The broader issue here is that both parties are, at best, imperfect reflections of their bases. There are, for instance, pro-life Democratic voters — but you wouldn’t know it watching congressional Democrats legislate. Similarly, there are Republicans who believe in taxing the rich and spending much more on programs for the poor, but those beliefs aren’t reflected by the day-to-day actions of their elected representatives.
The gap between the rigid agendas followed by the party establishments and the more diverse opinions of loyal partisans leaves both parties vulnerable to a candidate like Trump who has the money, and the star power, to campaign on a platform that party elites would normally suppress.
Take spending cuts. It’s table stakes in a Republican primary to talk about how you’ll cut spending on Social Security and Medicare. The GOP’s policy apparatus loathes both programs and considers their long-term cost to be among the most pressing economic threats facing the nation. Any Republican candidate who wants to be taken seriously by Republican Party elites needs to show they understand the urgency of cutting Social Security and Medicare spending.

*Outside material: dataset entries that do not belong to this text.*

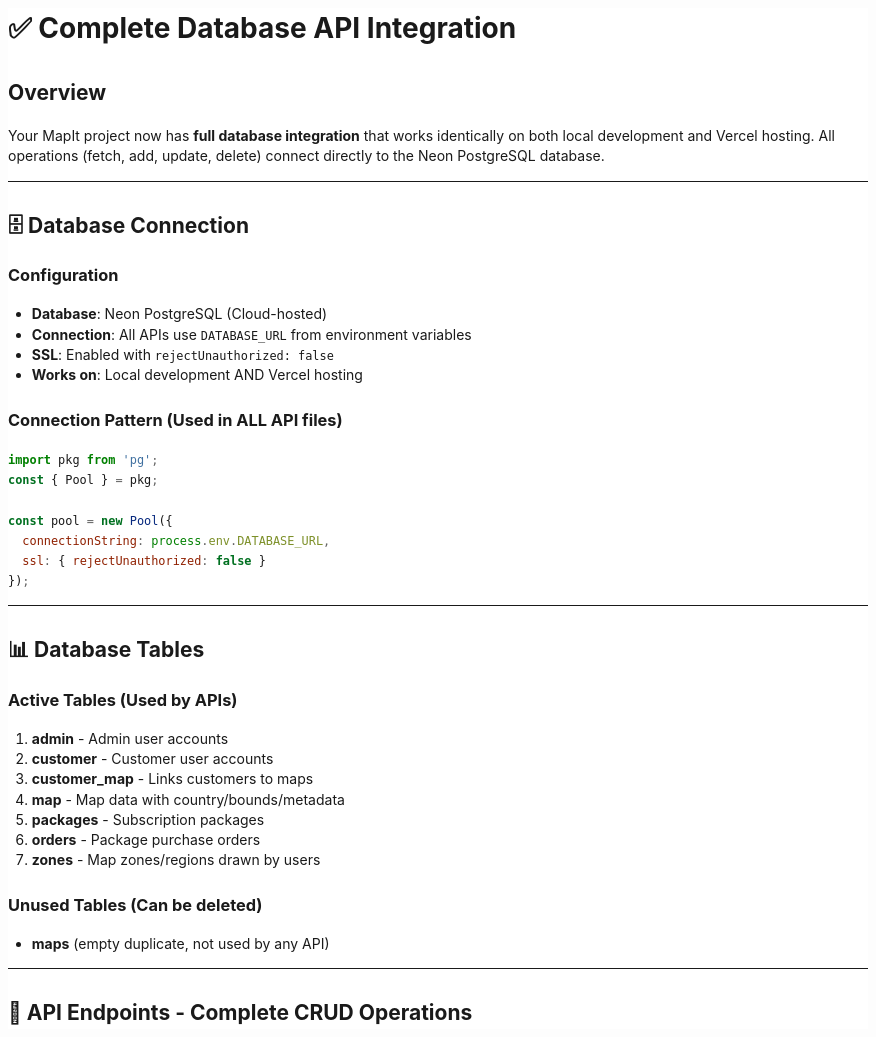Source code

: # ✅ Complete Database API Integration

## Overview
Your MapIt project now has **full database integration** that works identically on both local development and Vercel hosting. All operations (fetch, add, update, delete) connect directly to the Neon PostgreSQL database.

---

## 🗄️ Database Connection

### Configuration
- **Database**: Neon PostgreSQL (Cloud-hosted)
- **Connection**: All APIs use `DATABASE_URL` from environment variables
- **SSL**: Enabled with `rejectUnauthorized: false`
- **Works on**: Local development AND Vercel hosting

### Connection Pattern (Used in ALL API files)
```javascript
import pkg from 'pg';
const { Pool } = pkg;

const pool = new Pool({
  connectionString: process.env.DATABASE_URL,
  ssl: { rejectUnauthorized: false }
});
```

---

## 📊 Database Tables

### Active Tables (Used by APIs)
1. **admin** - Admin user accounts
2. **customer** - Customer user accounts  
3. **customer_map** - Links customers to maps
4. **map** - Map data with country/bounds/metadata
5. **packages** - Subscription packages
6. **orders** - Package purchase orders
7. **zones** - Map zones/regions drawn by users

### Unused Tables (Can be deleted)
- **maps** (empty duplicate, not used by any API)

---

## 🔌 API Endpoints - Complete CRUD Operations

One problem? Republican voters don’t understand the urgency of cutting entitlement spending. In fact, they oppose cutting entitlement spending. More Republicans want to increase spending on Social Security and Medicare than decrease it. They think keeping entitlement benefits at current levels is more important than reducing the deficit.
That’s right, the vast majority of the Republican base want to keep Social Security and Medicare the same or even increase spending on those programs while the leaders of the party have been trying to kill Social Security for 80 years and Medicare for over 50 years. Trump says he agrees with them.
As Paul Krugman points out the Republican elite apparently learned nothing from George W Bush’s aborted attempt to do away with Social Security as we know it in 2005. The Republican candidates not named Trump are are playing political suicide by getting too close to the third rail of American politics.
What this means, in turn, is that the eventual Republican nominee — assuming that it’s not Mr. Trump —will be committed not just to a renewed attack on Social Security but to a broader plutocratic agenda. Whatever the rhetoric, the GOP is on track to nominate someone who has won over the big money by promising government by the 1 percent, for the 1 percent.
Now when I retired the age for full benefits had already been increased from 65 to 66. It’s soon to rise to 67. Like the top 1% I was primarily a desk jockey most of my life although I never had a corner office. For those he did hard manual labor this is a real hardship and these people make up a good chunk of the Republican base. Those are the people Trump is speaking to and while many of them are religious conservatives they really don’t care that Trump is probably a a heathen because he is still talking about their hopes and fears.